The End Of Gas Engined Camaro.
From rubber-scented street races to the grass-roots drag strips and tracks of America, the Chevrolet Camaro never shied from a fight. But General Motors' stalwart muscle car, first rushed to show-rooms in 1966 to take on Ford's phenomenally popular Mustang, could not outrun the onslaught of sport utility vehicles and the industry's sprint to electrification.
General Motors announced last month that it would retire the Camaro in January 2024, when a final 2024 model rolls off a Michigan assembly line. "It is a bummer," said Aaron Link, GM's Global Vehicle Performance manager. "The Camaro did everything we wanted it to do, but the car market is just shrinking".
After a long Camaro hiatus, a retro-tinged 2010 comeback model, along with an equally nostalgic Mustang and Challenger, kicked off a new golden age of muscle cars that had enough power, handling and safety to shame any '60s forebear. A star turn as Bumblebee, the shape-shifting Camaro in the Transformers franchise, introduced the Chevy to new buyers.
Many coupe models have been retired. These days, not even two in 100 American buyers choose a sports car. Just four models account for more than 70% of all sports-car sales: the Camaro, Corvette, Mustang and Challenger.
Last year, the Camaro found 24652 buyers, down from 129000 in 2010 and a high of 283000 in 1979.
"The Camaro has become this incredibly sophisticated vehicle, and it's a shame nobody is buying it," said Eddie Alterman, chief brand officer of Hearst Autos and former editor in chief of Car and Driver magazine.
The modern Camaro shares its "Alpha" platform with Cadillac's best sports sedans, including GM's groundbreaking magnetic suspensions, a technology now adopted by Ferrari, Audi and others.
For top Camaros and Shelby Mustangs, the old "muscle car" term hardly applies: These are four-seat sports cars that can meet or beat any big-name European rival, including in the curves.
In 2017, the Camaro ZL1 1LE slayed more giants. The 650-horsepower showroom Camaro wound through Germany's bench-mark 12.9-mile Niirburgring circuit in 7 minutes 16 seconds. That topped several supercars costing three or four times its US$69995 price, including a Ferrari 488 GTB.

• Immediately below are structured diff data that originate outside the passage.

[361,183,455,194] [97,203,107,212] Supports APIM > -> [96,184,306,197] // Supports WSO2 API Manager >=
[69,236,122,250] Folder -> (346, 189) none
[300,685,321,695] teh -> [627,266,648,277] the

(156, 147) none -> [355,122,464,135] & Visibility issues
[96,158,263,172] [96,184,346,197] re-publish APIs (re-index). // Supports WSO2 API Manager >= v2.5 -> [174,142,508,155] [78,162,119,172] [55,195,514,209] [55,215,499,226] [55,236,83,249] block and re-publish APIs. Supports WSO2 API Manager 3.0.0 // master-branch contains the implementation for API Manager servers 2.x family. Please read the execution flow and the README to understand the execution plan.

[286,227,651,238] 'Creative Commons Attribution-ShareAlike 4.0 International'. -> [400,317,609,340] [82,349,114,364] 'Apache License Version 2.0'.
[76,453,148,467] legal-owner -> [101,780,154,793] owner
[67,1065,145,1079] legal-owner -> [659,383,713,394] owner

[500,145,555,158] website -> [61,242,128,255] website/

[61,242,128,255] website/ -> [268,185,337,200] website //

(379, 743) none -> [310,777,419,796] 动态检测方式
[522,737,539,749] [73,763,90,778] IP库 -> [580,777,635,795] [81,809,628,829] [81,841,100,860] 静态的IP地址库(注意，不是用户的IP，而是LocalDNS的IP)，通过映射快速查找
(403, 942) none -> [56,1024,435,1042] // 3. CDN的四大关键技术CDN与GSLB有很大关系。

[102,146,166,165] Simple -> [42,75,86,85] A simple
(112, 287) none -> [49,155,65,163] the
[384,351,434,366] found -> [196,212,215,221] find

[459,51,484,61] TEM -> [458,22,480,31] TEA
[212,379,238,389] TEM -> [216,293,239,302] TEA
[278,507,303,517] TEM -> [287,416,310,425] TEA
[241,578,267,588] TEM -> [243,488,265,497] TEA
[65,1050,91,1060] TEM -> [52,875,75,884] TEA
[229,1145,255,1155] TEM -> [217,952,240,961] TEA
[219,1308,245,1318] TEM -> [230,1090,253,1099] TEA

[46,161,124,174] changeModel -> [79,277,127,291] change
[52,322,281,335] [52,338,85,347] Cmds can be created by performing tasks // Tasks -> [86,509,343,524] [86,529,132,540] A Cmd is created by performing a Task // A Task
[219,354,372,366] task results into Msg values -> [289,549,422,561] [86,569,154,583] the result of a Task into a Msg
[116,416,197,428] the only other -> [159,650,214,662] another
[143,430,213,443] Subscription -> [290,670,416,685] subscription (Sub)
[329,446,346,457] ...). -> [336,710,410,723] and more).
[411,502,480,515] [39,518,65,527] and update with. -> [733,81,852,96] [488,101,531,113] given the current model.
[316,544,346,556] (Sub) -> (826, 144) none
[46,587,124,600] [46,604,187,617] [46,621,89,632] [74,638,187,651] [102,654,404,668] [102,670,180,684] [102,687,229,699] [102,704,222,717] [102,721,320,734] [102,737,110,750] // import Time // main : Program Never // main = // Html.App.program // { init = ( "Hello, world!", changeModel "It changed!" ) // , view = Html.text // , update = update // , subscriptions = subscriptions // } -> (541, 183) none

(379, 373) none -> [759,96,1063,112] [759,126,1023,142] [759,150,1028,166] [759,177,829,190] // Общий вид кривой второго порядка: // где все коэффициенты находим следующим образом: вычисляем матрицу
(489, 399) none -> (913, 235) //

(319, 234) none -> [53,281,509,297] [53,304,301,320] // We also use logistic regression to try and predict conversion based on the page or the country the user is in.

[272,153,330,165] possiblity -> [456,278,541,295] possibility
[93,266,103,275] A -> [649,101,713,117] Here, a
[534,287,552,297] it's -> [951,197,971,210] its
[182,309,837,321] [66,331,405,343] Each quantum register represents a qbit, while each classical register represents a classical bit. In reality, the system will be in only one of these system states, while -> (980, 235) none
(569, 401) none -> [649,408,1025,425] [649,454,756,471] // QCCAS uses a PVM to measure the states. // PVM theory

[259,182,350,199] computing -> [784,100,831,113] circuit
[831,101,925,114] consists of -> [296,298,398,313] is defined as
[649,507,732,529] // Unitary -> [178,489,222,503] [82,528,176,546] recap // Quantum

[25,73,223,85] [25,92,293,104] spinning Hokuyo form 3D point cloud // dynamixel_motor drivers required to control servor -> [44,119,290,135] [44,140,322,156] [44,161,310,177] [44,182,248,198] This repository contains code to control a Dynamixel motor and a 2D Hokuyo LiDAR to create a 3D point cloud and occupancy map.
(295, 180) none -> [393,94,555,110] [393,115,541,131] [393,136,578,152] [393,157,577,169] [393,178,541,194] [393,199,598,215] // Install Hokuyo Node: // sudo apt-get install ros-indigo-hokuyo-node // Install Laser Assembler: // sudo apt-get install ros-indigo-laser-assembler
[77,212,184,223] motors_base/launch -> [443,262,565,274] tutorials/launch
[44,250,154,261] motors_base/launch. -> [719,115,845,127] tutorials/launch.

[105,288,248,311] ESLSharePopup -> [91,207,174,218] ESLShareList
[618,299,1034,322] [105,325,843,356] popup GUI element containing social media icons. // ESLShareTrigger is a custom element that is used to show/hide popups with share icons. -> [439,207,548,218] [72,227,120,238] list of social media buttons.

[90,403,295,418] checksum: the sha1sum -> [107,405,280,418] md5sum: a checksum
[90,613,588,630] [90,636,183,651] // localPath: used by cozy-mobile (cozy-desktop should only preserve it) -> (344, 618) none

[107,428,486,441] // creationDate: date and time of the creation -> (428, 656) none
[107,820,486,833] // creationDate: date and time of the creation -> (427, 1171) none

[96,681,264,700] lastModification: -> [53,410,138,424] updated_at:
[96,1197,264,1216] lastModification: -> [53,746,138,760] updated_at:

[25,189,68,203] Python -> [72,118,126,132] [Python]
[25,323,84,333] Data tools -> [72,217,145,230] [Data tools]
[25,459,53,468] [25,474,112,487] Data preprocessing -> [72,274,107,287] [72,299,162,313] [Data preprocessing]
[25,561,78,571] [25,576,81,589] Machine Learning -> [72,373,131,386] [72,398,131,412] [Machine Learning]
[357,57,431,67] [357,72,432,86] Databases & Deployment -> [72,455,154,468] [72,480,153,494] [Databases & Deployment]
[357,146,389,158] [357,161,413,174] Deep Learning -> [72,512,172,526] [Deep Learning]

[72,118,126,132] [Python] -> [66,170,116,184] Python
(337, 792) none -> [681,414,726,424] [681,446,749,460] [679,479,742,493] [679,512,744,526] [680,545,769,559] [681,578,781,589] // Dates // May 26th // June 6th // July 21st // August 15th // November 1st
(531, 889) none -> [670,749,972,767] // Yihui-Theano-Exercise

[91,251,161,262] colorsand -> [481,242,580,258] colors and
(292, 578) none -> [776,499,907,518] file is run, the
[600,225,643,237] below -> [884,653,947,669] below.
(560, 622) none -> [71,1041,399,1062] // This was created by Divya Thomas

In 2021, Elon Musk sent his best 1020-horsepower Testa Model S Plaid to the ring and tweeted an unverified lap time: 14 seconds slower than the humble Chevy, an eternity on track, despite the Tesla's enormous edge in electric horsepower.
The Camaro name isn't bound for the junkyard, with GM executives broadly hinting it will return. But as the automaker vows to phase out internal combustion models by 2035, analysts say, any reconstituted Camaro will surely be an EV or a hybrid.
If the Mustang was a playful ray of sunshine, the 1967 Camaro had a mean streak, especially in hopped-up V-8 editions. Pressed for the origin of the Camaro name, Pete Estes, the Chevy general manager at the time, quipped that it meant "a vicious animal that eats Mustangs."
Priced from US$2966, and US$240 more for a convertible, the Chevy scored a hit with 221000 sales, well off the Mustang's 972000. Just 602 of those were the Z/28 version, a virtual factory-built racecar from a Chevrolet that officially had no racing involvement. Most buyers had no clue this undercover ringer existed, but insiders could order one via a near-secret sequence of option selections that triggered Z/28 factory production.
With backdoor Chevy support, the team owner and newly retired Corvette racer Roger Penske and the driver Mark Donohue soon dominated the rollicking TransAm racecar series. Their first Penske Sunoco Z/28 went to a Pebble Beach auction in 2021 at an estimated value of $1.4 million to $2 million, but did not sell.
By 1975, the Camaro's strongest V-8 was a 155-horsepower peashooter.
If early Camaros were classic boomer rock, a third-generation model — sold from 1982 to 1992 — was '80s hair metal, more meretricious flash and dubious accessories than performance chops. Indignities peaked with the '82 "Iron Duke" Camaro, often cited as among the worst cars ever built, powered by a 90-horsepower four-cylinder engine.
Even a Camaro IROC Z V-8 was a plasticized poseur. Buyers didn't mind, snapping up 262000 Camaros in 1984. The Camaro had become a patron saint of convenience-store parking lots, homecoming dances and extralegal adolescent high jinks, from stoplight races to the odd lawn job.
A streamlined fourth-generation model for 1993 restored legitimacy, including via optional Corvette-based V-8s.
Yet sales of those Camaros dwindled to 29000 in 2001, and Chevy pulled the plug the next year.
Camaro fans may shed a tear at the close of an epic, thrilling chapter, but it appears more a cliff-hanger. Whatever form a future electric Camaro takes, vintage muscle-car fans won't know what hit them.